1

We have a dataset which has approx 1.5MM rows. I would like to process that in parallel. The main function of that code is to lookup master information and enrich the 1.5MM rows. The master is a two column dataset with roughly 25000 rows. However i am unable to make the multi-process work and test its scalability properly. Can some one please help. The cut-down version of the code is as follows

import pandas
from multiprocessing import Pool

def work(data):
    mylist =[]
    #Business Logic
    return mylist.append(data)

if __name__ == '__main__':
    data_df = pandas.read_csv('D:\\retail\\customer_sales_parallel.csv',header='infer')
    print('Source Data :', data_df)
    agents = 2
    chunksize = 2
    with Pool(processes=agents) as pool:
            result = pool.map(func=work, iterable= data_df, chunksize=20)
            pool.close()
            pool.join()
    print('Result :', result)

Method work will have the business logic and i would like to pass partitioned data_df into work to enable parallel processing. The sample data is as follows

CUSTOMER_ID,PRODUCT_ID,SALE_QTY
641996,115089,2
1078894,78144,1
1078894,121664,1
1078894,26467,1
457347,59359,2
1006860,36329,2
1006860,65237,2
1006860,121189,2
825486,78151,2
825486,78151,2
123445,115089,4

Ideally i would like to process 6 rows in each partition.

Please help.

Thanks and Regards

Bala

Balaji Krishnan
  • 437
  • 8
  • 27
  • Why are you passing a dataframe to multiprocessing that involves appending to lists? You haven't given enough info to answer this properly, but you'll probably either `join` or `merge` the data sources. It'll be faster than multiprocessing too. – roganjosh Oct 11 '17 at 19:13

2 Answers2

2

First, work is returning the output of mylist.append(data), which is None. I assume (and if not, I suggest) you want to return a processed Dataframe.

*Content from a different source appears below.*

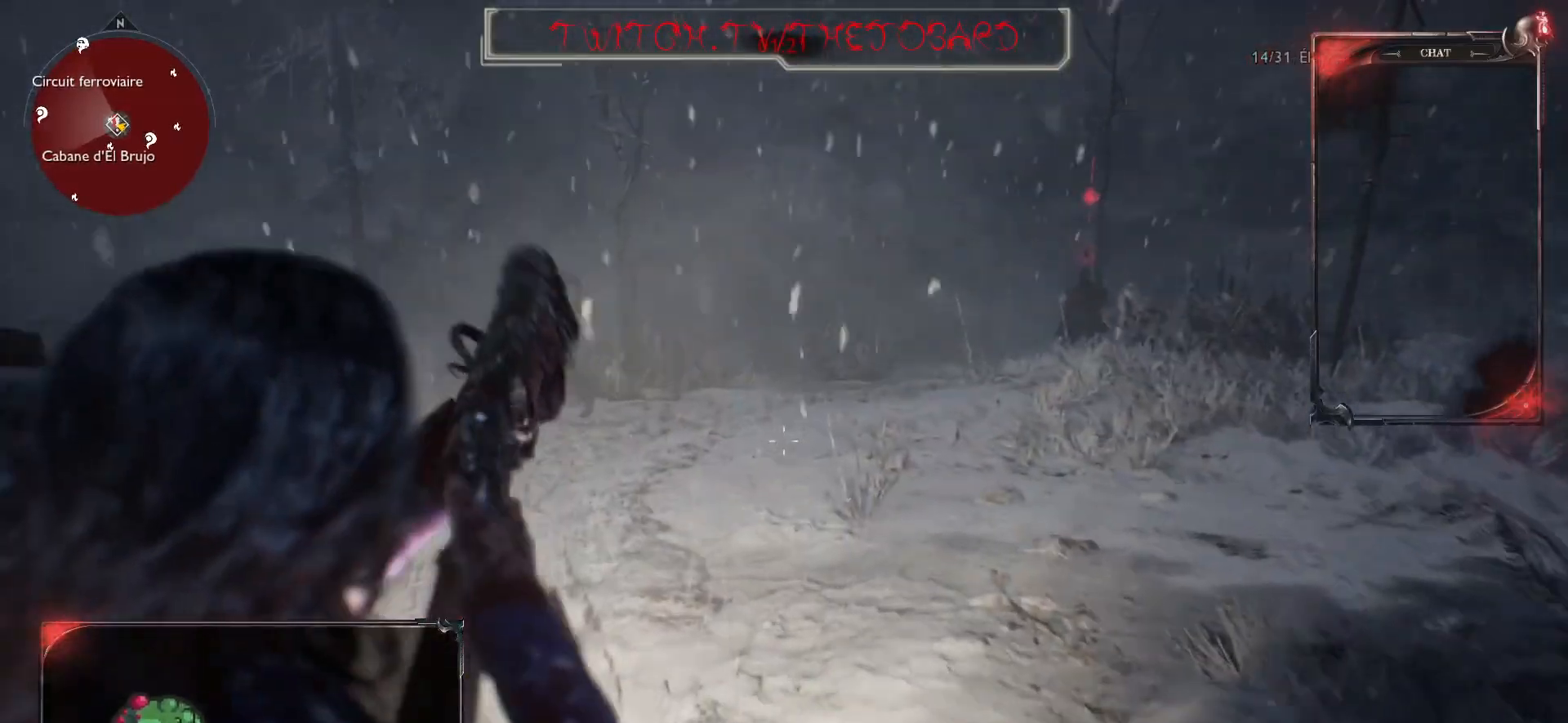
{"keys": ["d", "z"], "mouse": [], "events": [[433, "mouse_right", "up"], [483, "d", "down"]]}
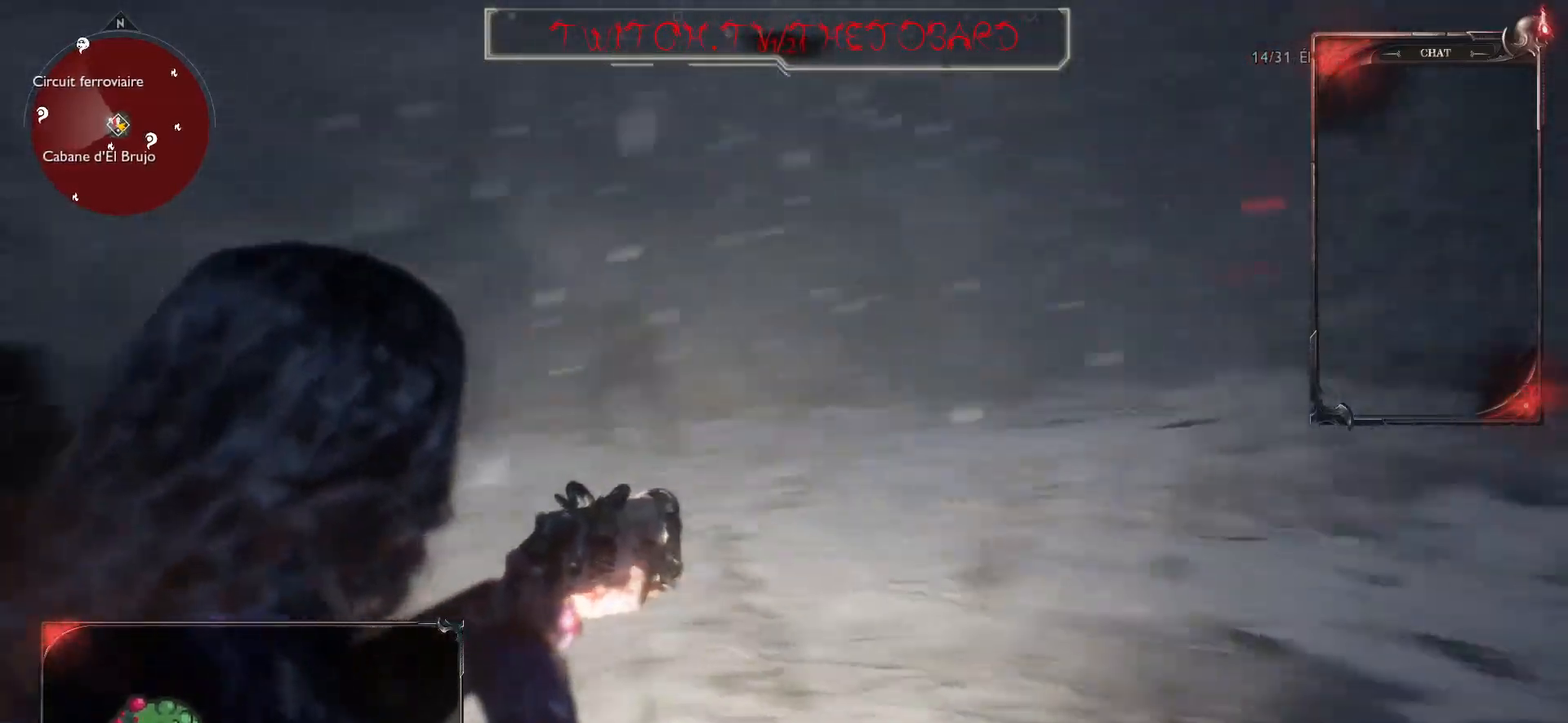
{"keys": ["z"], "mouse": [], "events": [[317, "d", "up"]]}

To distribute the load, you could use numpy.array_split to split the large Dataframe into a list of 6-row Dataframes, which are then processed by work.

import pandas
import math
import numpy as np
from multiprocessing import Pool

def work(data):
    #Business Logic
    return data # Return it as a Dataframe

if __name__ == '__main__':
    data_df = pandas.read_csv('D:\\retail\\customer_sales_parallel.csv',header='infer')
    print('Source Data :', data_df)
    agents = 2
    rows_per_workload = 6
    num_loads = math.ceil(data_df.shape[0]/float(rows_per_workload))
    split_df = np.array_split(data_df, num_loads) # A list of Dataframes
    with Pool(processes=agents) as pool:
        result = pool.map(func=work, iterable=split_df)
        result = pandas.concat(result) # Stitch them back together    
        pool.close()
        pool.join()pool = Pool(processes=agents)
    print('Result :', result)
Brenden Petersen
  • 1,993
  • 1
  • 9
  • 10
0

My best recommendation is for you to use the chunksize parameter in read_csv (Docs) and iterate over. This way you wont crash your ram trying to load everything plus if you want you can for example use threads to speed up the process.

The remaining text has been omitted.